Kenzaburo Oe , 1935 yılında Japonya’nın Şikoku Adası’nda doğdu. Tokyo Üniversitesi’nde Fransız edebiyatı eğitimi gördü. Eserlerinde İkinci Dünya Savaşı sonrasında yetişen kuşağın hayal kırıklığını ve duygularını ifade etti. Güçlü toplumsal ve siyasal eleştirileriyle Japon edebiyatında kendine özgü bir yer edindi. Çarpıcı romanları ona dünya edebiyatında da önemli bir yer kazandırdı; Oe, 1994 Nobel Edebiyat Ödülü’yle onurlandırıldı.
Can YayınlarıKenzaburo Oe Kitapları
1964 – Kişisel Bir Sorun
Yazar: Kenzaburo Oe
Çevirmen: H. Can Erkin
Yayınevi: Can Yayınları
Sayfa Sayısı: 232
Kendini kandırma zehrini bir kez tadan insanlar, bir daha kendilerini asla kurtaramazlar…
Büyükşehir ortamındaki yalnızlaşma ve yabancılaşma sancılarından kurtuluşu Afrika gezisi hayallerinde arayan dershane öğretmeni Bird. Karısı her an doğum yapmak üzeredir ve evlendiği anda iyice azalan Afrika gezisine çıkma umudu, çocuğun doğumuyla tümüyle sönecektir. Bir de çocuk beyin fıtığı gibi ender rastlanan bir anormallikle doğuverince, Bird kendini bir karabasanın ortasında bulur. Yaşadığı utanç ve korku onu önce alkole ve sorumluluklarından kaçmaya, sonra çocuğu yeryüzünden bir an önce silinmesi gereken bir düşman olarak görmeye kadar götürecektir…

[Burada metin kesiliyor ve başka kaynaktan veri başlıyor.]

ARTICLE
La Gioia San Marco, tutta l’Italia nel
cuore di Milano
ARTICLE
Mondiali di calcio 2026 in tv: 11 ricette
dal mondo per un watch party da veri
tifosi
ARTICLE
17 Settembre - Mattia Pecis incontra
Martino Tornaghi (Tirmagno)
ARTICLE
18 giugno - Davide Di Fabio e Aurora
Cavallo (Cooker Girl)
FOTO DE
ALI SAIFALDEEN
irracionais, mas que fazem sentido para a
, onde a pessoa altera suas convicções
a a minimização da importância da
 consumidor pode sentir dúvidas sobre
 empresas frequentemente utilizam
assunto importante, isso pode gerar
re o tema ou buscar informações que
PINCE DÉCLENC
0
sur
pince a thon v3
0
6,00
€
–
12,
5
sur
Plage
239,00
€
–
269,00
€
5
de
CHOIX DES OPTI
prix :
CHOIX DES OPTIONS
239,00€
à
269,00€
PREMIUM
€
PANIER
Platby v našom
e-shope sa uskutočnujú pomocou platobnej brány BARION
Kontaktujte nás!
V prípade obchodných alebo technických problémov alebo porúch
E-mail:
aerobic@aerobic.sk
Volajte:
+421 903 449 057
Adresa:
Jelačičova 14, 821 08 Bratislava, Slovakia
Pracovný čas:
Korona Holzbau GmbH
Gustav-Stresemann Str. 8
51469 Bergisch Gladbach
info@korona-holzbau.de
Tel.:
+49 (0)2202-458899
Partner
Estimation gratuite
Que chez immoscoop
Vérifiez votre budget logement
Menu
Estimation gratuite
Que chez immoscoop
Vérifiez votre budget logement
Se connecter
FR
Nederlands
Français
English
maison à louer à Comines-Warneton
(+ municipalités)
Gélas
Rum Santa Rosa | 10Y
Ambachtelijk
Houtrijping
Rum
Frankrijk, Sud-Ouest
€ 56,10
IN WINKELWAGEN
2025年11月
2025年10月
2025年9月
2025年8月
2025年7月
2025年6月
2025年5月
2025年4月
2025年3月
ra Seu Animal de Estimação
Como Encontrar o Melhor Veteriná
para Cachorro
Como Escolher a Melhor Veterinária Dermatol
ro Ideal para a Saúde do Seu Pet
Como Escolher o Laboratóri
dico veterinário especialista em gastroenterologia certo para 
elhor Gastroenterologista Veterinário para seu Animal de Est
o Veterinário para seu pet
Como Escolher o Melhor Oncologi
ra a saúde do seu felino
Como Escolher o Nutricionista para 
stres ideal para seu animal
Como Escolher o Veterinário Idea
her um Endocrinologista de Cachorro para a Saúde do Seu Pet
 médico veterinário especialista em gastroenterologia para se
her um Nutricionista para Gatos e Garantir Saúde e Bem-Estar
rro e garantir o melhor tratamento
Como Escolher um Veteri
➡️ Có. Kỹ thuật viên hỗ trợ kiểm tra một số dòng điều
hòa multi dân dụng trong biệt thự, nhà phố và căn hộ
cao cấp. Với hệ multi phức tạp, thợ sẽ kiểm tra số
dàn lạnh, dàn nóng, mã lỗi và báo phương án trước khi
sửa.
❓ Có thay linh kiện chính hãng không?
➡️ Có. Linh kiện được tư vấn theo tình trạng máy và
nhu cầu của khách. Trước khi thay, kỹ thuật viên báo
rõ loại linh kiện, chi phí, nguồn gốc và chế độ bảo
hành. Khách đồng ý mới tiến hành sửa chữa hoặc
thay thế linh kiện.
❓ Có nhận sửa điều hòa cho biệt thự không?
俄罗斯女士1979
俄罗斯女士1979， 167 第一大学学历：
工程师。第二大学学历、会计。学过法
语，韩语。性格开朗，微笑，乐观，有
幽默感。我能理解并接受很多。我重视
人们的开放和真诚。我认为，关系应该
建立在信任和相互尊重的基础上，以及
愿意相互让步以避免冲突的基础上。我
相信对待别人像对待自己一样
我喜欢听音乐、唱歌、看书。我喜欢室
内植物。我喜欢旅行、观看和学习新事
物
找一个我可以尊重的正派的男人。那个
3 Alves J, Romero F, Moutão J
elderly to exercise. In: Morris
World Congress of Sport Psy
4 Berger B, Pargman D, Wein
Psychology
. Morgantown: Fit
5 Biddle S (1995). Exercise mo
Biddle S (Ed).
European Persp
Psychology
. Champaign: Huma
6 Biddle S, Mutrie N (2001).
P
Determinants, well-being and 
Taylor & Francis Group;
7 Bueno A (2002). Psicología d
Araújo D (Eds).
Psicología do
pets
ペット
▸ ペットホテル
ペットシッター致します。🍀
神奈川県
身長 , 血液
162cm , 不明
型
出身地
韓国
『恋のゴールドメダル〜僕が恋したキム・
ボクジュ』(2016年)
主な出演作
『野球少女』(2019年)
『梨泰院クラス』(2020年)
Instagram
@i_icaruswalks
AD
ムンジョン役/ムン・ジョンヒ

Kişisel Bir Sorun, kendisi de engelli bir çocuk sahibi olan 1994 Nobel Edebiyat Ödüllü Japon yazar Kenzaburo Oe’nin tüm dünyada tanınmasını sağlayan en önemli eserlerinden biri.
1966 – Kurbanı Beslemek
Yazar: Kenzaburo Oe
Çevirmen: Ali Volkan Erdemir
Yayınevi: Can Yayınları
Sayfa Sayısı: 224
Eeyore, görmek denilen şey, hayal gücünü kullanarak objeleri algılamaktan başka bir şey değildir ki. Eeyore, senin göz sinirlerin düzgün çalışsaydı bile, hayvanları hayal etme isteğin olmadıktan sonra onları yine göremezdin. Burada karşımıza çıkan şeyler, günlük yaşantımızda görmeye alışık olduğumuz, onları algılamak için hayal gücümüzü azıcık bile çalıştırmamıza gerek olmayan şeyler değil Eeyore.
Mişima’nın, “Yaşayan en büyük Japon yazarlarından biri,” dediği Kenzaburo Oe, kitaba adını veren “Kurbanı Beslemek” adlı uzun öyküsünde en sıradan ve masum insanın nasıl bir canavara dönüşebileceğini, salt mimiklerle bile ırkçılığın nasıl usul usul beslenebileceğini anlatır.